Analyze: workflow-aware Gem recommendation

Picking which skills, MCP servers, and hooks belong in a Gem is hard when a project has dozens installed and you only really use a handful. Analyze does it for you: it reads your agent's session history for a project, sees which artifacts you actually invoked, and recommends ready-to-build Gems grouped by the workflows you keep repeating.

Instead of a flat checklist of everything you have, you get a short list of candidate Gems — each a coherent recurring flow ("code review", "web scraping", "diagram generation") — and one click pre-selects exactly the artifacts it contains.

Run an analysis

Open the testbed dialog (Create / open testbed… in the header). Every recent and discovered project shows an Analyze button. Click it and AgentGem streams its progress live:

Scanning session history… → Scanned 12 transcripts, 30 sessions. Asking Claude… → Clustering Gems from your usage… → Validating against your inventory…

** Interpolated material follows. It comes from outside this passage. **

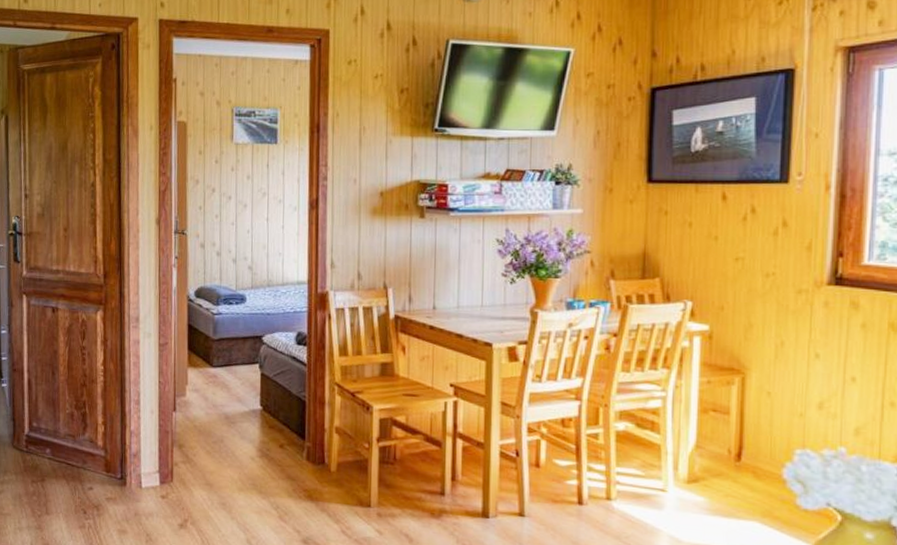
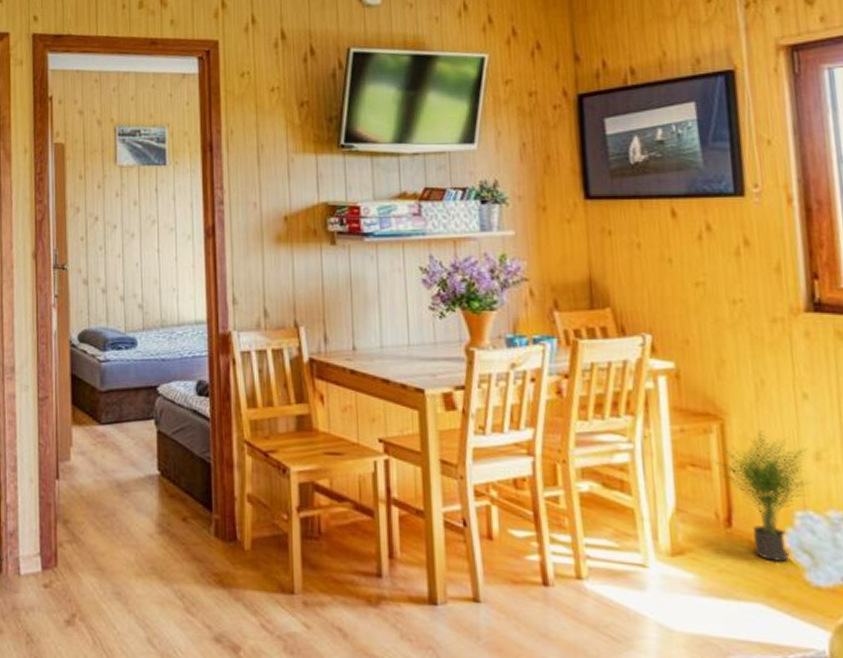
potted plant: none [731,382,813,490] -> present [712,429,811,562]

When it finishes you get one or more candidate Gems, each with a name, a short rationale, and the artifacts it includes (with the reason each was chosen — e.g. "5 uses across 3 sessions"). Press "Switch & apply this Gem ▸" to adopt that project as your testbed and pre-check exactly that Gem's artifacts — then refine the selection by hand if you like and build as usual.

What it reads

Analyze is grounded in a deterministic transcript scan before any AI is involved:

Only artifacts that exist in your real inventory are ever named — the scan is the source of truth, so a recommendation can't invent a skill you don't have. Artifacts that show up in transcripts but aren't installed are surfaced separately as gaps ("used but not in inventory").

How the recommendation is made

The scan summary is handed to Claude (run locally over the Agent Client Protocol) in read-only plan mode, in a neutral working directory so it never pollutes the project's own session history. Claude clusters the usage into 1–4 candidate Gems and explains each. Its output is then validated against your inventory — any name it didn't get exactly right is dropped.

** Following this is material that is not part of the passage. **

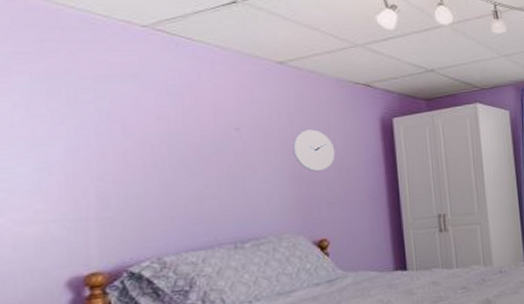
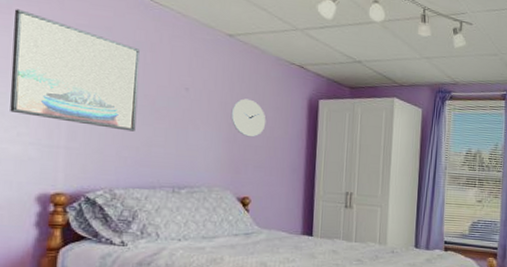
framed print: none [15,69,181,189] -> present [10,9,140,132]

If Claude is unavailable, times out, or returns nothing usable, Analyze degrades gracefully to a deterministic recommendation built straight from usage frequency (marked agent unavailable). It never throws and never fails silently — you always get a recommendation.

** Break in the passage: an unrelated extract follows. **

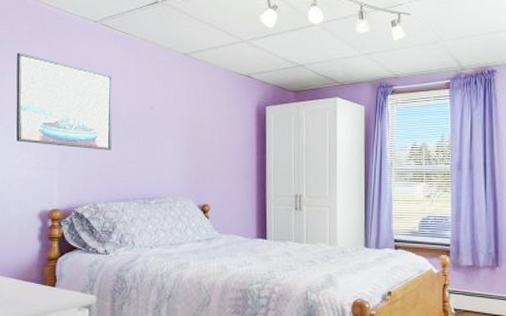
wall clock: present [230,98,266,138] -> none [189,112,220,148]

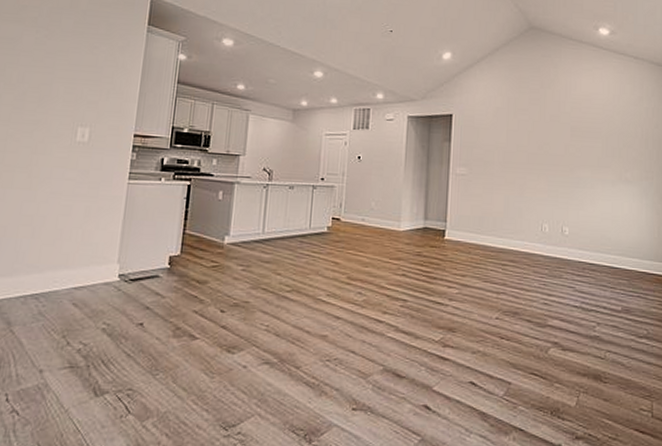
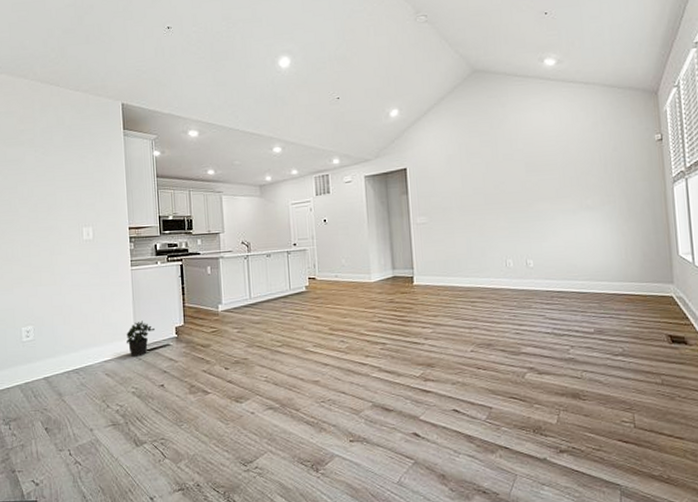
potted plant: none [106,244,145,287] -> present [126,320,156,357]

Candidates are labelled by confidence: high when Claude proposed the grouping, medium for the deterministic fallback.

Caching and re-analyzing

Results are cached per project (keyed to your transcript files), so reopening a project shows the previous recommendation instantly — marked cached. When your sessions change, the cache invalidates automatically. To force a fresh run, use the ↻ Re-analyze button.

Where it fits

Analyze is an optional on-ramp to the testbed flow: a fast way to answer "what did I actually build here, and what's worth turning into a Gem?" You can analyze a project without adopting it, or apply a recommendation and jump straight into building. Everything after the recommendation — building, publishing, merging, deploying — is the normal Gem flow.